Tuesday’s campaign swing, a bus tour that started early in Fort Worth and headed toward the oil town of Midland, was designed to inject some of Jeb Bush’s political celebrity into George P. Bush’s campaign for an office with a sleepy title that’s a stepping stone to bigger things in Texas politics.
That celebrity comes in no small part because so many Republicans are waiting on Jeb Bush to decide what he’s going to do in 2016. His son, a 38-year-old attorney and officer in the U.S. Naval Reserve, is a part of that calculus: Bush has repeatedly said that he must determine whether a presidential campaign would be right for his family.
“I don’t want to do anything that would make it harder for George to be successful in his pursuits, for sure,” Bush said in an interview with The Associated Press on his son’s campaign bus.
Bush said his mother, the former first lady who declared last year there had been “enough Bushes” in the White House, was now “neutral, trending in a different direction.” His wife, Columba, is “supportive” of a potential presidential campaign, he said.
“But that doesn’t mean that I don’t understand the challenges that this brings,” Bush said. “This is ultimately my decision with as much consideration as I can to take into account the people that I really love.”
He quickly added that son George P. would be able to weather any complications a presidential campaign would bring, just as he himself did when staking out a career as Florida governor in a family where his father and brother have both held title to the Oval Office.
“My only request — he didn’t seek my advice on whether he runs or not — is that I write the first check,” Bush said. “Mission accomplished.” And then some: It was for $50,000.
For his part, George P. Bush stayed on message as a candidate up for election in just a few weeks. He’d like to help his father run for president, he said, should Dad decide to do so, but “he knows that if I’m privileged to serve the state … my focus has to be on this agency.”
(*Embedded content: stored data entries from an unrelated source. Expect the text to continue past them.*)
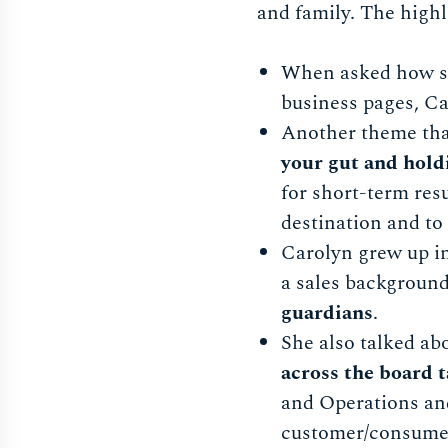
and family. The highl
When asked how she
business pages, C
Another theme tha
your gut and hold
for short-term resu
destination and to 
Carolyn grew up in
a sales background
guardians
.
She also talked ab
across the board 
and Operations and
customer/consumer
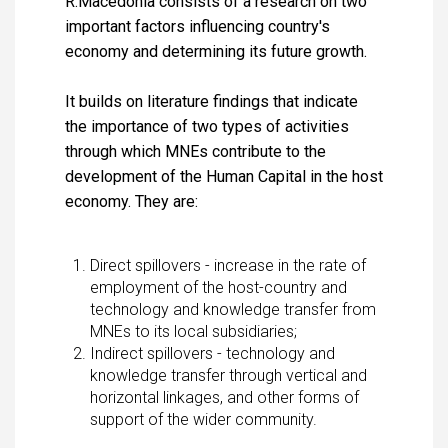
R.Macedonia consists of a research on two
important factors influencing country's
economy and determining its future growth.
It builds on literature findings that indicate
the importance of two types of activities
through which MNEs contribute to the
development of the Human Capital in the host
economy. They are:
Direct spillovers - increase in the rate of
employment of the host-country and
technology and knowledge transfer from
MNEs to its local subsidiaries;
Indirect spillovers - technology and
knowledge transfer through vertical and
horizontal linkages, and other forms of
support of the wider community.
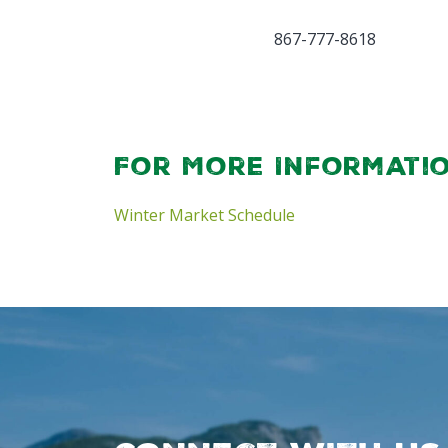
867-777-8618
For More Informati
Winter Market Schedule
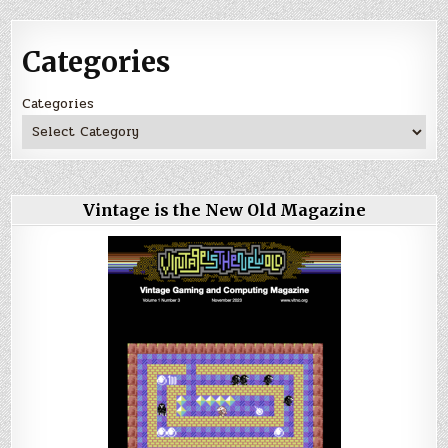
Categories
Categories
Vintage is the New Old Magazine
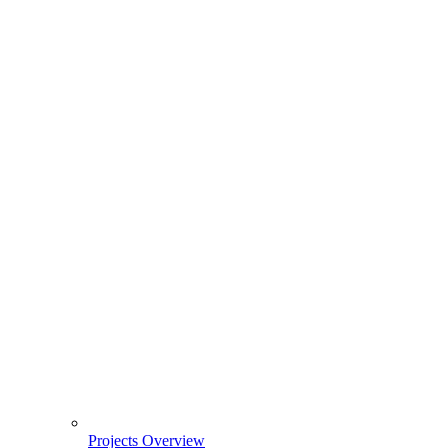
Projects Overview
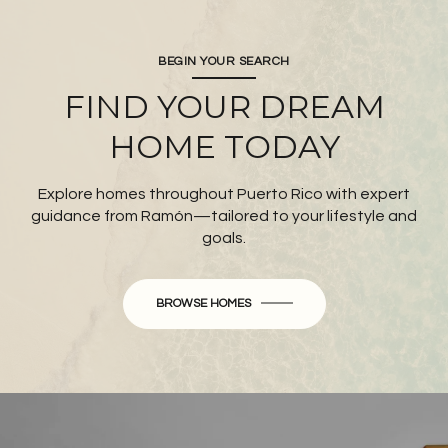
BEGIN YOUR SEARCH
FIND YOUR DREAM
HOME TODAY
Explore homes throughout Puerto Rico with expert
guidance from Ramón—tailored to your lifestyle and
goals.
BROWSE HOMES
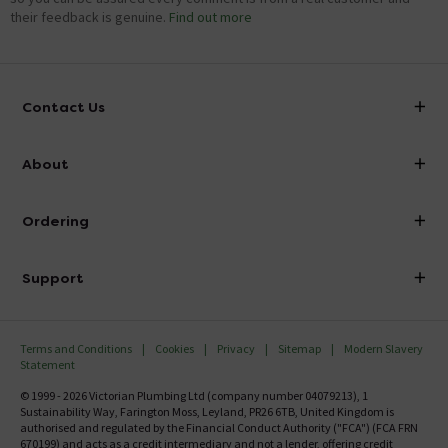
their feedback is genuine.
Find out more
Contact Us
info@victorianplumbing.co.uk
About
Visit Our Showroom
About Victorian Plumbing
Ordering
Finance
Delivery
Investor Information
Support
Confirm Delivery Terms
Careers
Help Centre
Track My Order
MFI
Terms and Conditions
Cookies
Privacy
Sitemap
Modern Slavery
FAQ's
Statement
Email VAT Invoice
Returns Information
© 1999 - 2026 Victorian Plumbing Ltd (company number 04079213), 1
Trade Account
Sustainability Way, Farington Moss, Leyland, PR26 6TB, United Kingdom is
Contact Us
authorised and regulated by the Financial Conduct Authority ("FCA") (FCA FRN
Free Catalogue Request
670199) and acts as a credit intermediary and not a lender, offering credit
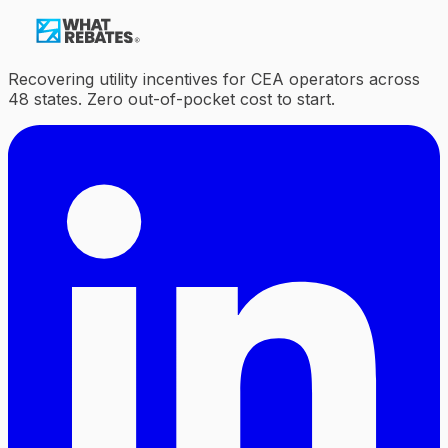
Recovering utility incentives for CEA operators across
48 states. Zero out-of-pocket cost to start.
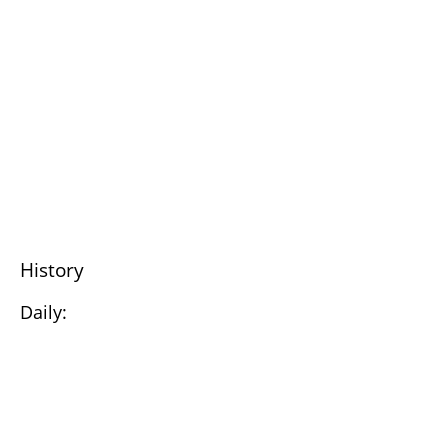
History
Daily:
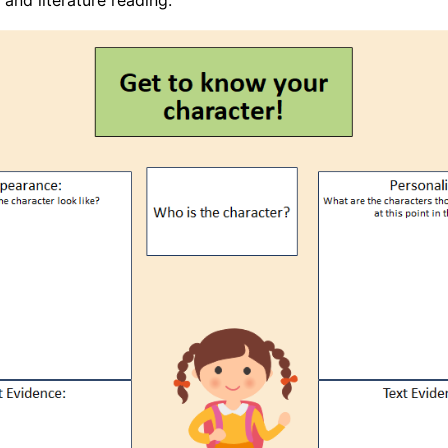
and literature reading.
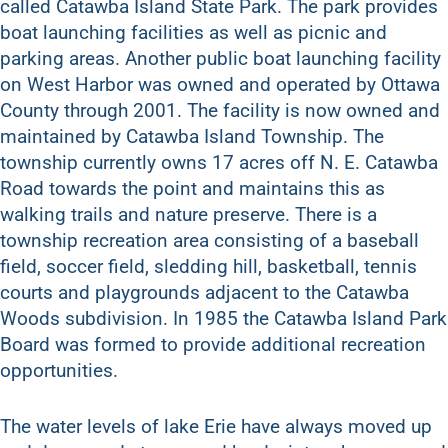
called Catawba Island State Park. The park provides
boat launching facilities as well as picnic and
parking areas. Another public boat launching facility
on West Harbor was owned and operated by Ottawa
County through 2001. The facility is now owned and
maintained by Catawba Island Township. The
township currently owns 17 acres off N. E. Catawba
Road towards the point and maintains this as
walking trails and nature preserve. There is a
township recreation area consisting of a baseball
field, soccer field, sledding hill, basketball, tennis
courts and playgrounds adjacent to the Catawba
Woods subdivision. In 1985 the Catawba Island Park
Board was formed to provide additional recreation
opportunities.
The water levels of lake Erie have always moved up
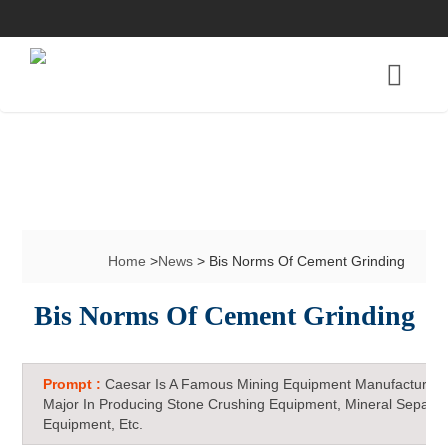
Home
>
News
> Bis Norms Of Cement Grinding
Bis Norms Of Cement Grinding
Prompt :
Caesar Is A Famous Mining Equipment Manufacturer 
Major In Producing Stone Crushing Equipment, Mineral Separat
Equipment, Etc.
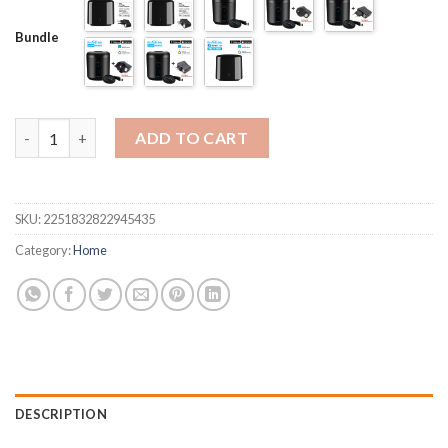
Bundle
Broadlink RM Mini 3/Bestcon RM4C Mini WiFi 4G IR Remote Con
ADD TO CART
SKU:
2251832822945435
Category:
Home
DESCRIPTION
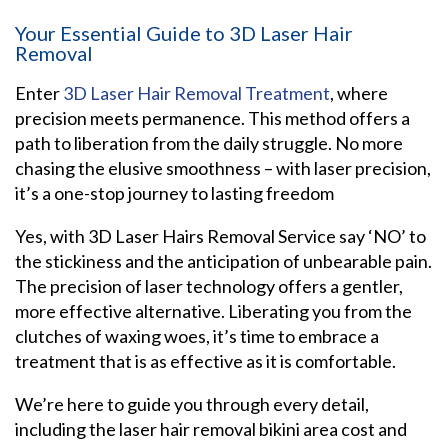
Your Essential Guide to 3D Laser Hair
Removal
Enter
3D Laser Hair Removal Treatment
, where
precision meets permanence. This method offers a
path to liberation from the daily struggle. No more
chasing the elusive smoothness – with laser precision,
it’s a one-stop journey to lasting freedom
Yes, with 3D Laser Hairs Removal Service say ‘NO’ to
the stickiness and the anticipation of unbearable pain.
The precision of laser technology offers a gentler,
more effective alternative. Liberating you from the
clutches of waxing woes, it’s time to embrace a
treatment that is as effective as it is comfortable.
We’re here to guide you through every detail,
including the laser hair removal bikini area cost and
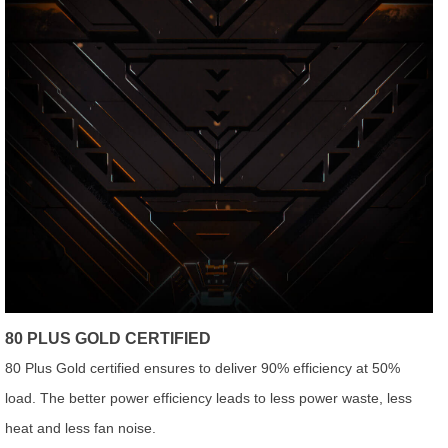
80 PLUS GOLD CERTIFIED
80 Plus Gold certified ensures to deliver 90% efficiency at 50%
load. The better power efficiency leads to less power waste, less
heat and less fan noise.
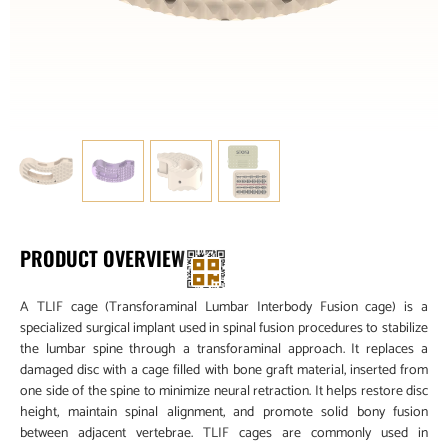
PRODUCT OVERVIEW
A TLIF cage (Transforaminal Lumbar Interbody Fusion cage) is a
specialized surgical implant used in spinal fusion procedures to stabilize
the lumbar spine through a transforaminal approach. It replaces a
damaged disc with a cage filled with bone graft material, inserted from
one side of the spine to minimize neural retraction. It helps restore disc
height, maintain spinal alignment, and promote solid bony fusion
between adjacent vertebrae. TLIF cages are commonly used in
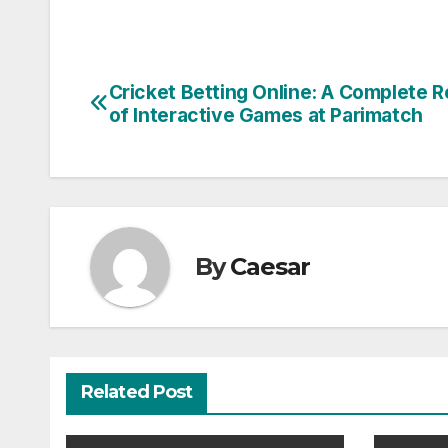
Cricket Betting Online: A Complete 
Post
of Interactive Games at Parimatch
navigation
By
Caesar
Related Post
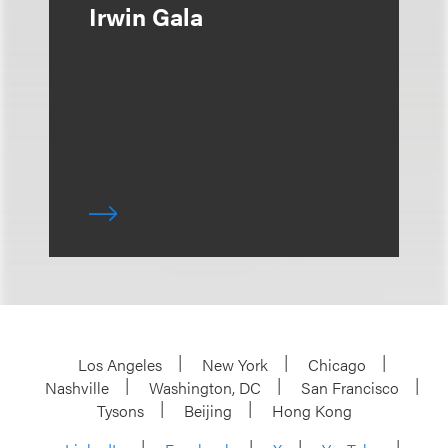
Irwin Gala
Los Angeles
New York
Chicago
Nashville
Washington, DC
San Francisco
Tysons
Beijing
Hong Kong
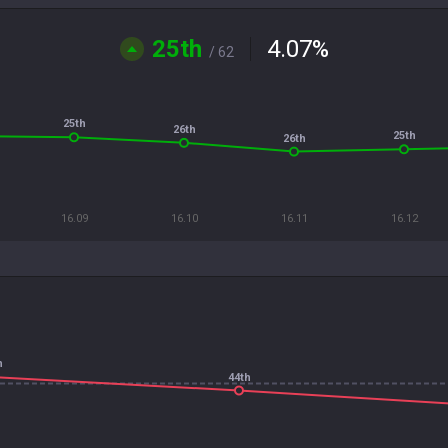
25th
4.07
%
/ 62
25th
26th
25th
26th
16.09
16.10
16.11
16.12
h
44th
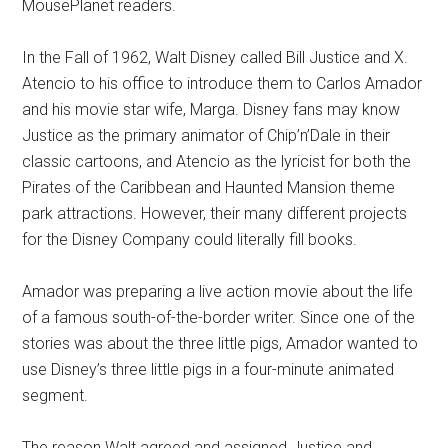
MousePlanet readers.
In the Fall of 1962, Walt Disney called Bill Justice and X.
Atencio to his office to introduce them to Carlos Amador
and his movie star wife, Marga. Disney fans may know
Justice as the primary animator of Chip’n’Dale in their
classic cartoons, and Atencio as the lyricist for both the
Pirates of the Caribbean and Haunted Mansion theme
park attractions. However, their many different projects
for the Disney Company could literally fill books.
Amador was preparing a live action movie about the life
of a famous south-of-the-border writer. Since one of the
stories was about the three little pigs, Amador wanted to
use Disney’s three little pigs in a four-minute animated
segment.
The reason Walt agreed and assigned Justice and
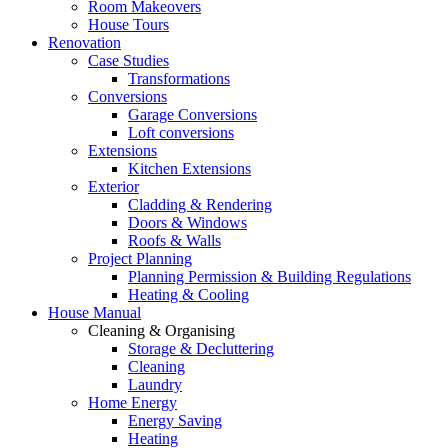
Room Makeovers
House Tours
Renovation
Case Studies
Transformations
Conversions
Garage Conversions
Loft conversions
Extensions
Kitchen Extensions
Exterior
Cladding & Rendering
Doors & Windows
Roofs & Walls
Project Planning
Planning Permission & Building Regulations
Heating & Cooling
House Manual
Cleaning & Organising
Storage & Decluttering
Cleaning
Laundry
Home Energy
Energy Saving
Heating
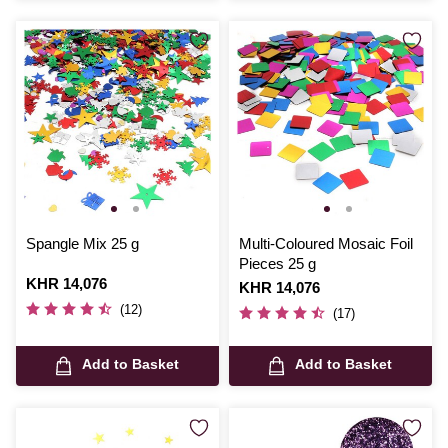
Spangle Mix 25 g
Multi-Coloured Mosaic Foil
Pieces 25 g
Is
KHR 14,076
Is
KHR 14,076
(12)
(17)
Add to Basket
Add to Basket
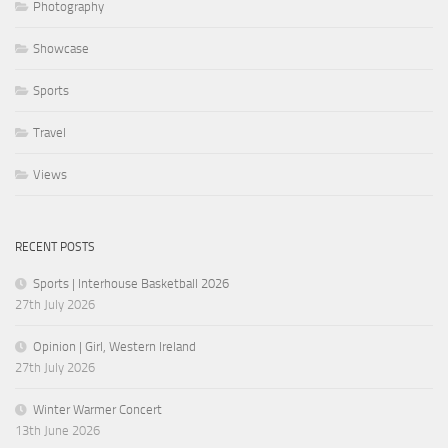
Photography
Showcase
Sports
Travel
Views
RECENT POSTS
Sports | Interhouse Basketball 2026
27th July 2026
Opinion | Girl, Western Ireland
27th July 2026
Winter Warmer Concert
13th June 2026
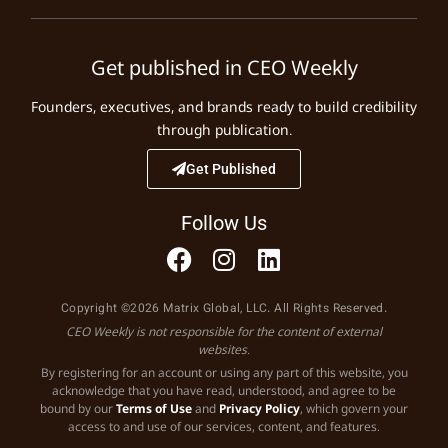
Get published in CEO Weekly
Founders, executives, and brands ready to build credibility
through publication.
Get Published
Follow Us
Copyright ©2026 Matrix Global, LLC. All Rights Reserved.
CEO Weekly is not responsible for the content of external
websites.
By registering for an account or using any part of this website, you
acknowledge that you have read, understood, and agree to be
bound by our
Terms of Use
and
Privacy Policy
, which govern your
access to and use of our services, content, and features.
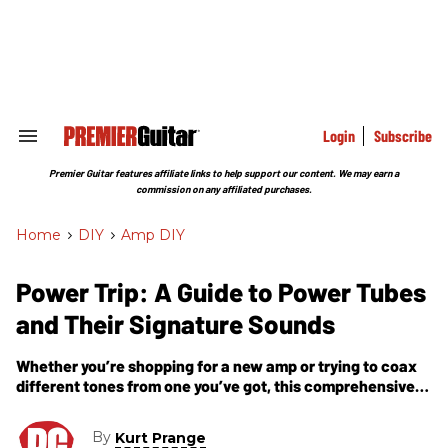
Skip
to
content
e
ch
ion
gation
Login
Subscribe
Search
&
Section
Premier Guitar features affiliate links to help support our content. We may earn a
Navigation
commission on any affiliated purchases.
Home
>
DIY
>
Amp DIY
Power Trip: A Guide to Power Tubes
and Their Signature Sounds
Whether you’re shopping for a new amp or trying to coax
different tones from one you’ve got, this comprehensive
look at power tubes and their sonic traits is essential
reading.
By
Kurt Prange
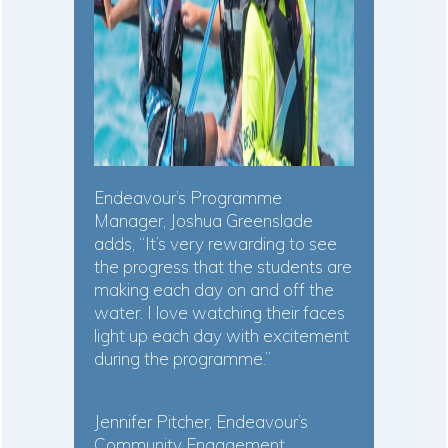
Endeavour’s Programme
Manager, Joshua Greenslade
adds, “It’s very rewarding to see
the progress that the students are
making each day on and off the
water. I love watching their faces
light up each day with excitement
during the programme.”
Jennifer Pitcher, Endeavour’s
Community Engagement,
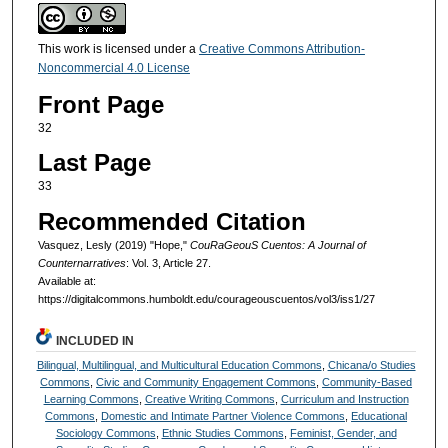
This work is licensed under a
Creative Commons Attribution-
Noncommercial 4.0 License
Front Page
32
Last Page
33
Recommended Citation
Vasquez, Lesly (2019) "Hope,"
CouRaGeouS Cuentos: A Journal of
Counternarratives
: Vol. 3, Article 27.
Available at:
https://digitalcommons.humboldt.edu/courageouscuentos/vol3/iss1/27
INCLUDED IN
Bilingual, Multilingual, and Multicultural Education Commons
,
Chicana/o Studies
Commons
,
Civic and Community Engagement Commons
,
Community-Based
Learning Commons
,
Creative Writing Commons
,
Curriculum and Instruction
Commons
,
Domestic and Intimate Partner Violence Commons
,
Educational
Sociology Commons
,
Ethnic Studies Commons
,
Feminist, Gender, and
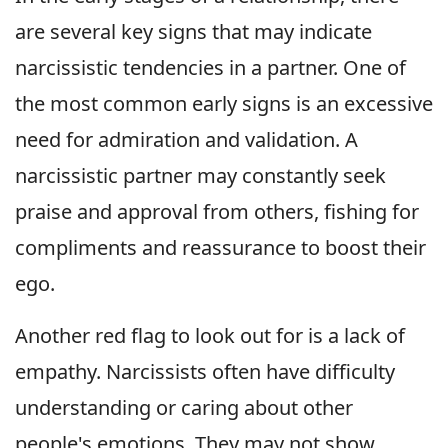
are several key signs that may indicate
narcissistic tendencies in a partner. One of
the most common early signs is an excessive
need for admiration and validation. A
narcissistic partner may constantly seek
praise and approval from others, fishing for
compliments and reassurance to boost their
ego.
Another red flag to look out for is a lack of
empathy. Narcissists often have difficulty
understanding or caring about other
people's emotions. They may not show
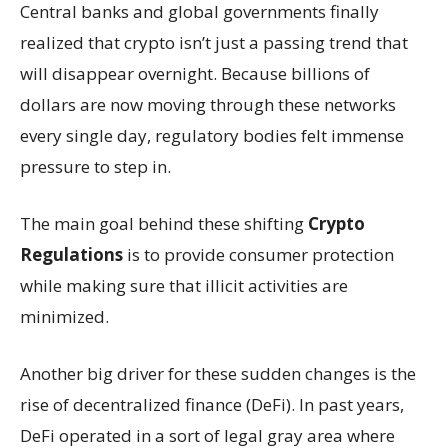
Central banks and global governments finally
realized that crypto isn’t just a passing trend that
will disappear overnight. Because billions of
dollars are now moving through these networks
every single day, regulatory bodies felt immense
pressure to step in.
The main goal behind these shifting
Crypto
Regulations
is to provide consumer protection
while making sure that illicit activities are
minimized.
Another big driver for these sudden changes is the
rise of decentralized finance (DeFi). In past years,
DeFi operated in a sort of legal gray area where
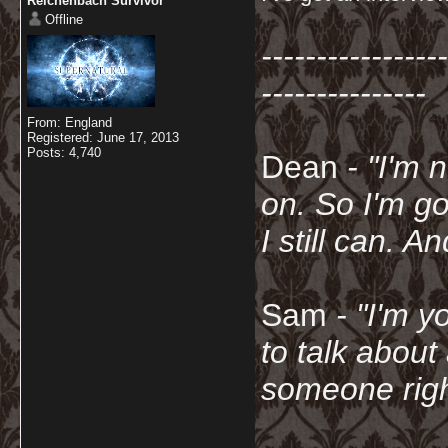
Reichenbach Survivor
Offline
-----------------
---------------
From: England
Registered: June 17, 2013
Posts: 4,740
Dean
- "I'm 
on. So I'm g
I still can. A
Sam
- "
I'm y
to talk about
someone righ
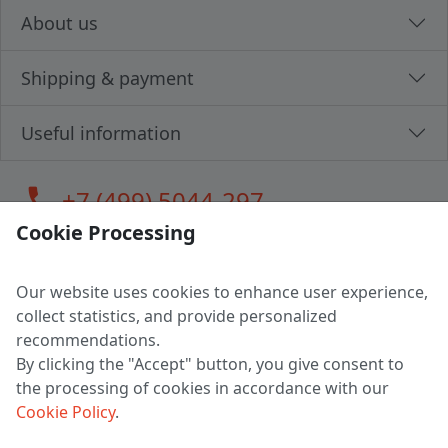
About us
Shipping & payment
Useful information
call
+7 (499) 5044-297
Cookie Processing
Our website uses cookies to enhance user experience,
LLC "MAGPOCHTBY", Tax #291665670
collect statistics, and provide personalized
Address: 224005, Belarus, Brest, Budenny street, house 31
recommendations.
Certificate of state registration #0147876
By clicking the "Accept" button, you give consent to
the processing of cookies in accordance with our
Working hours: 9:00 – 17:30 monday - friday
Cookie Policy
.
Unlike several other Republicans said to be considering runs for the White House, Jeb Bush has kept a relatively low profile for much of the year, sticking to paid speeches and private fundraisers. He has headlined more than two dozen fundraisers for Republican candidates and committees, including campaigns for governor in Iowa, South Carolina and Nevada. Those will be three of the first four states to hold early presidential primaries.
Now, in the final stretch of the midterm campaign, he is making a public push to boost candidates in some of the most heated Senate and gubernatorial races in the country.
Such help isn’t all that necessary in the race for Texas land commissioner. George P. Bush is expected to cruise to an easy win in deeply conservative Texas. Still, that didn’t dampen Dad’s enthusiasm.
“I invited myself. I love him,” Bush said of his son. “He doesn’t need me; the guy is grinding it out. He’s worked harder than any candidate probably running for office in Texas, so he could do it on his own, but he was kind enough to let the old guy show up.”
After listening to George P. Bush deliver a campaign speech at Hardin-Simmons about “the politics of aspiration” and what he characterized as an overbearing federal government, Jeb Bush beamed.
“You heard him speak. I taught him everything I know,” Jeb Bush told the crowd. “And somehow he managed to do even better.”
Bush urged the crowd in Abilene to vote for other Republicans, too, in November, saying, “If we can fix a few big things, this country will take off.”
“Republicans could show that they could govern like grown-ups and begin to forge consensus,” he said.
He did not, however, mention whether he would try to play a bigger role in the country’s future, and it remains an issue he’d just as soon not talk about. When asked about the potential of a White House bid in his interview with the AP, Bush shot back: “You’re about ready to get a 15-yard penalty and loss of down here.”
But out in the crowd of Republicans in Abilene, potential voters who were all for his son, the question they had was still if they would be able to cast votes for the father.
“It’s the question we all want the answer to,” one woman said as she shuffled off once Bush left the room.